As part of a credit card application, a user can request a balance transfer. The applicant can provide a credit card number and the corresponding amount for the balance transfer, and an external service fulfils the request.

7–1- Scope

Secure design of the request payload encryption using symmetric cryptography

7–2- Interaction between system’s components

The below diagram illustrates the interactions between the major components of the design. The red arrow is going to be the focus of this study.

TM08- Sequence Diagram

7–3- Security Review

In the following two sections, we’ll explore two aspects of the design, identify the areas for improvement and offer proposals.

7–3–1 Payload Encryption

The microservice-K encrypts the payload before sending it to Ext-4. The key is derived from the API key using PBKDF2 with the below details

  • PRF = HMAC-SHA512
  • Password = <API_Key>
  • Salt = <Access_Id>
  • Count = 10,000
  • Derived-key length = 256 bits

Below diagram show details of the construct

An initial review of the design shows:

  • OWASP suggests 120,000 iterations for HMAC-SHA512, and NIST recommends it should be as high as the environment can tolerate it. 120,000 can be decreased if it impacts the performance, but there is a significant gap between the recommendation and the current number.
  • PBKDF2 has been studied for decades and is considered secure in many use cases (including this case). There is a known GPU attack against that, which may not apply to this case.
  • AES GCM is an authenticated encryption; therefore, it simultaneously assures confidentiality and authenticity of data. Adding an HMAC signature in the header and encrypting the payload with AES/GCM can lead to an insecure pattern. AES GCM can authenticate some additional data that has not been encrypted, which can fulfil the purpose of HMAC in the current design. The proposal is illustrated in the below diagram.

7–3–2-API Authentication

The Ext-4 API uses the HMAC signature to authenticate the caller. The signature string consists of the HTTP Request method, the Request date, and the resource path of the URL. The API key is used to generate the signature with SHA-512.

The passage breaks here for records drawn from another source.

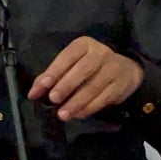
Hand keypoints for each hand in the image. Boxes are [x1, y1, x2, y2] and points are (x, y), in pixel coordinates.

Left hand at [27, 36, 143, 120]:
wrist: (126, 70)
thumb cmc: (92, 66)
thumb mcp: (73, 64)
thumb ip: (53, 76)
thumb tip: (33, 92)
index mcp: (84, 45)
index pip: (68, 56)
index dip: (54, 71)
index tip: (42, 86)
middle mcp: (100, 53)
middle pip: (83, 69)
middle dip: (66, 85)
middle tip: (53, 99)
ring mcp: (113, 69)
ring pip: (94, 86)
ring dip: (76, 102)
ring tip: (63, 114)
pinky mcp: (120, 85)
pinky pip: (104, 98)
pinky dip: (89, 108)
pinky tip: (78, 114)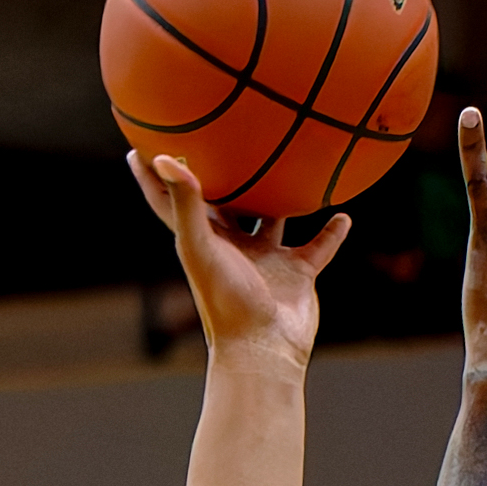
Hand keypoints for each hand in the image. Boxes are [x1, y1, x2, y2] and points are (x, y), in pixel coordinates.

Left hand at [136, 147, 341, 362]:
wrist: (264, 349)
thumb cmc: (225, 300)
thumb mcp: (199, 245)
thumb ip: (185, 202)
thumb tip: (162, 158)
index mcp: (204, 239)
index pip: (175, 200)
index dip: (157, 175)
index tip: (143, 144)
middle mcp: (234, 247)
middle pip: (228, 203)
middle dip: (227, 176)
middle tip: (227, 137)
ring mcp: (267, 260)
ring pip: (274, 220)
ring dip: (282, 200)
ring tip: (292, 165)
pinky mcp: (297, 274)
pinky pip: (318, 247)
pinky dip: (331, 233)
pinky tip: (343, 215)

The review of the design reveals the API Key is used on two occasions

  • HMAC signature generation for API authentication
  • Password for the input of PBKDF2 to derive an encryption key

Due to the low entropy and possibly insufficient randomness, passwords cannot be used directly as cryptographic keys. Therefore, PBKDF2 is used to derive cryptographic keys from the low entropy passwords. There are two issues with the design.

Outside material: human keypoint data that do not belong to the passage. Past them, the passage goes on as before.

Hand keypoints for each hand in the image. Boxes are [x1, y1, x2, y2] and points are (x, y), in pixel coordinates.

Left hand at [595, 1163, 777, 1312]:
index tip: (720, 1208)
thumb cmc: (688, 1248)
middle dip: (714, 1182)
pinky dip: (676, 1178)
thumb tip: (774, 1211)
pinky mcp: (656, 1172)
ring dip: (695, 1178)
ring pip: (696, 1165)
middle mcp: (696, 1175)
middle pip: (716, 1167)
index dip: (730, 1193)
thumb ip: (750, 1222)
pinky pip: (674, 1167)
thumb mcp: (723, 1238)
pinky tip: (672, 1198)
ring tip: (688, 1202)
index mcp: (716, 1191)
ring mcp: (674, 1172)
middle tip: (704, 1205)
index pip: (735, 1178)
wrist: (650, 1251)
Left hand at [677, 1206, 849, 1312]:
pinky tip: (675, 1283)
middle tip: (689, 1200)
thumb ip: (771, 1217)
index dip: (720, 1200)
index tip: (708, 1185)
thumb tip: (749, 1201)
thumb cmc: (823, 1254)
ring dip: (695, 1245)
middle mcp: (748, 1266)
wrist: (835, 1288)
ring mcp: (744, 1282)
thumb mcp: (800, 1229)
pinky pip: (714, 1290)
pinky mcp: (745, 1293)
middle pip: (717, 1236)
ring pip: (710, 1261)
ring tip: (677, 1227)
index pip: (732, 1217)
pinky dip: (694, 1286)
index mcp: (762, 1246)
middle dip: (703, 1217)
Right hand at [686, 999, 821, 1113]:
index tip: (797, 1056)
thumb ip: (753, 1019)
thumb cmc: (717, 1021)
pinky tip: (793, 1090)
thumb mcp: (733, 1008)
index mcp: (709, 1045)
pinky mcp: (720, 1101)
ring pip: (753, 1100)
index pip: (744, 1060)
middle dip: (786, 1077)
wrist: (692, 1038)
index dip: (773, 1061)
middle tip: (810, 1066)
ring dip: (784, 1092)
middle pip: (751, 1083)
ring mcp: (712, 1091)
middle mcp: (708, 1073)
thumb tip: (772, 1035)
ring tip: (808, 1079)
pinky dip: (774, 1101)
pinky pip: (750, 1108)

  • The API Key is used in one place as a cryptographic key (HMAC in the request header for API authentication) and hasn’t been considered random enough in another instance (encrypting the payload with AES/GCM)
  • API Key has been used for both signature generation and payload encryption. Generally, a single key shall be used for only one purpose, and the current practice is not recommended and should be avoided. (Section 5.2 https://nvlpubs.nist.gov/nistpubs/SpecialPublications/NIST.SP.800-57pt1r5.pdf) . Unique cryptographic keys should be derived from the API key, which then can be used for HMAC generation and encryption.

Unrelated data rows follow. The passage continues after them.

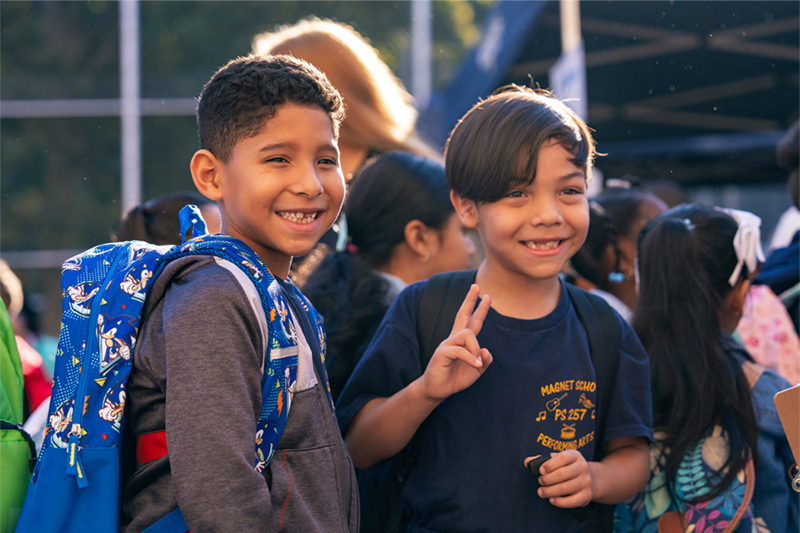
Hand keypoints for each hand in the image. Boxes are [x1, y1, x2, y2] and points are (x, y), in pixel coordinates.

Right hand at [418, 284, 492, 401]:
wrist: (437, 390)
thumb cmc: (455, 378)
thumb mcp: (476, 370)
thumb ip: (484, 360)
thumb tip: (486, 351)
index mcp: (463, 341)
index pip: (472, 321)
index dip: (480, 309)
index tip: (487, 296)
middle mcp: (454, 338)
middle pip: (462, 314)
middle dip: (470, 300)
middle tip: (476, 286)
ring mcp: (447, 344)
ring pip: (467, 334)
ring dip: (476, 348)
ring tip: (477, 362)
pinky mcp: (442, 352)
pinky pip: (460, 350)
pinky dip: (470, 358)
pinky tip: (475, 365)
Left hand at [525, 450, 594, 507]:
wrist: (590, 479)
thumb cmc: (567, 467)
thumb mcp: (557, 460)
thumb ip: (542, 460)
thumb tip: (527, 462)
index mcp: (575, 455)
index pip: (562, 457)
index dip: (549, 464)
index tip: (540, 470)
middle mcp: (583, 467)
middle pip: (562, 474)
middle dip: (547, 479)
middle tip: (540, 482)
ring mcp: (586, 482)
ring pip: (565, 488)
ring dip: (549, 491)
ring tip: (541, 492)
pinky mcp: (586, 496)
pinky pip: (571, 501)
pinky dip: (559, 502)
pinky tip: (551, 499)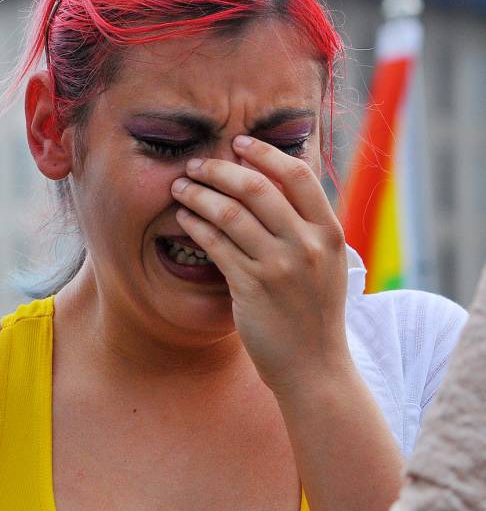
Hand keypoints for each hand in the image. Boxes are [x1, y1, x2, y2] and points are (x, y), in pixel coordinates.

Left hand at [171, 135, 350, 394]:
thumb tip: (272, 187)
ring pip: (231, 214)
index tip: (240, 143)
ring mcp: (280, 267)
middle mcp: (307, 245)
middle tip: (197, 164)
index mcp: (329, 233)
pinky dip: (196, 225)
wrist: (314, 367)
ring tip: (180, 188)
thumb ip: (304, 228)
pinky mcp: (252, 288)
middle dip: (220, 169)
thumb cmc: (313, 314)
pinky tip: (184, 219)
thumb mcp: (324, 265)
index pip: (298, 176)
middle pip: (258, 188)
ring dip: (199, 194)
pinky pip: (217, 245)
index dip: (266, 153)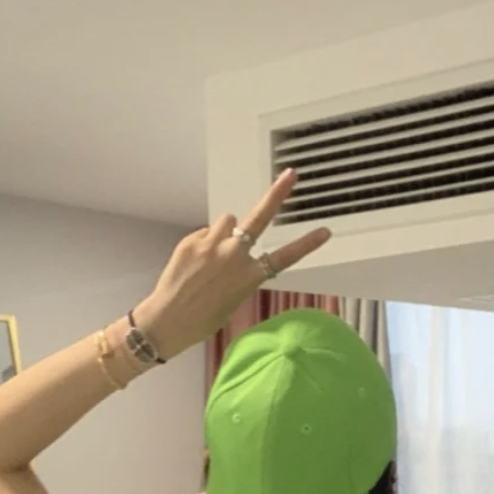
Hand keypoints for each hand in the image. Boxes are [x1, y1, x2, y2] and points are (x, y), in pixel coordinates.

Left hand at [133, 169, 330, 359]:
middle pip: (260, 217)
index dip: (307, 244)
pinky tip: (194, 263)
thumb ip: (239, 269)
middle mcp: (234, 256)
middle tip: (290, 174)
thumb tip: (234, 242)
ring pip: (228, 221)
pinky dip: (204, 243)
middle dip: (277, 193)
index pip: (285, 257)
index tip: (326, 230)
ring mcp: (212, 245)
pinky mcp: (192, 240)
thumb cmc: (203, 318)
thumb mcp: (233, 299)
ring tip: (213, 254)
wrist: (168, 320)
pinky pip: (206, 232)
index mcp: (249, 277)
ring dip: (225, 231)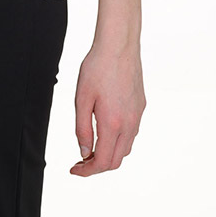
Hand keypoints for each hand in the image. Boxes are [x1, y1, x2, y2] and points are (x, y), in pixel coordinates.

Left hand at [69, 39, 145, 175]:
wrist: (119, 46)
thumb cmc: (97, 67)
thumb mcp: (81, 98)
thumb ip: (82, 128)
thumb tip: (84, 152)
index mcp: (112, 124)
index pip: (102, 162)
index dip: (87, 170)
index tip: (74, 168)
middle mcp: (129, 124)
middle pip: (116, 160)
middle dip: (97, 166)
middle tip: (80, 161)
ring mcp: (137, 116)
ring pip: (125, 148)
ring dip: (108, 154)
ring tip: (91, 147)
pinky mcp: (141, 107)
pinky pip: (131, 133)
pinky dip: (118, 140)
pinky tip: (105, 129)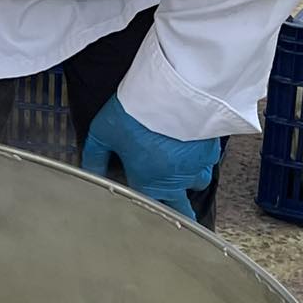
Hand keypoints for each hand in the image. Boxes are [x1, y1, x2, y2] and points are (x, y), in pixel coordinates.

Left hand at [79, 96, 219, 220]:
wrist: (173, 92)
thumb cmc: (136, 114)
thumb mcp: (103, 133)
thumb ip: (95, 157)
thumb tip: (89, 173)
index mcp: (149, 184)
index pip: (151, 209)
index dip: (149, 209)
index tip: (148, 207)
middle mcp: (177, 181)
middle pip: (182, 209)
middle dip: (179, 210)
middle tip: (177, 210)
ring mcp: (198, 165)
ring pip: (199, 182)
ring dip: (191, 180)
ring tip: (181, 169)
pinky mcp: (212, 147)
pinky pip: (209, 160)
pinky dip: (202, 157)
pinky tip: (194, 147)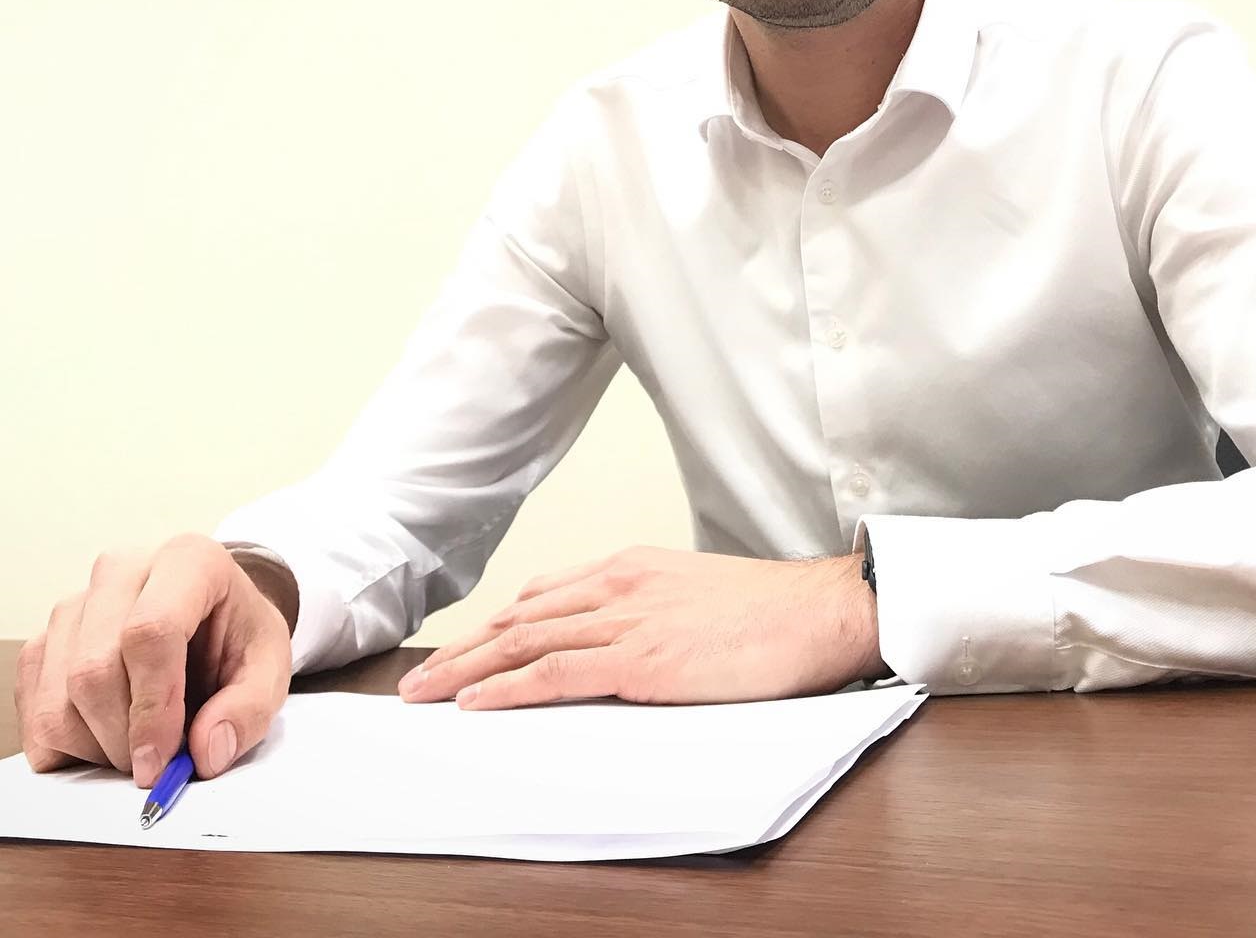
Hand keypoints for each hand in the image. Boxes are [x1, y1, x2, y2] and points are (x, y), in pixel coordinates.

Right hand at [13, 535, 292, 787]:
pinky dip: (68, 744)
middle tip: (156, 762)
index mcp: (188, 560)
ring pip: (57, 696)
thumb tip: (206, 751)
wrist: (212, 618)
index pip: (150, 632)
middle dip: (123, 737)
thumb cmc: (237, 637)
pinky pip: (34, 710)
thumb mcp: (269, 668)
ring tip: (140, 743)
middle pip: (94, 669)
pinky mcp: (47, 640)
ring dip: (95, 745)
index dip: (152, 708)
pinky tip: (109, 736)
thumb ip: (249, 709)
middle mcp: (122, 571)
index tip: (162, 760)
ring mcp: (75, 603)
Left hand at [398, 547, 884, 709]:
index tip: (462, 648)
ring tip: (427, 693)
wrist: (818, 610)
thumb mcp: (694, 594)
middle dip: (464, 649)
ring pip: (526, 643)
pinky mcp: (644, 659)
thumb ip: (647, 608)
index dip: (494, 626)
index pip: (542, 596)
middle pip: (520, 618)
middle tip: (421, 677)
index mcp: (631, 567)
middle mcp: (619, 585)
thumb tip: (615, 639)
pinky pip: (559, 673)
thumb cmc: (768, 610)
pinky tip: (477, 702)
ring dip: (468, 669)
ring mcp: (629, 620)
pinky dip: (511, 687)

The above-proposed design will address both issues and will be more secure.

We need to continue the exercise for the rest of the defined user stories to identify all of the vulnerabilities and design the required controls to manage the risk. It is essential to notice that as we develop the threat models, we constantly move horizontally and vertically between the abstraction layers. By doing so, we better comprehend the system design in multiple layers, identify the weaknesses and propose improvements.

8- Conclusion

In this article, I applied the threat modelling methodology I described in my previous blogs to a real-world example. The exercise demonstrates a systemic approach to securing complex systems in enterprise environments, like the ones we deal with in Nationwide Technology!

I showed (by concrete examples) how moving between abstraction levels enables us to identify the vulnerabilities in different layers and design and implement appropriate controls to manage the risks.

The security designs as the output of the threat modelling exercise facilitate the development of security design patterns, ultimately leading to enterprise technical security standards. I explored the path in another article.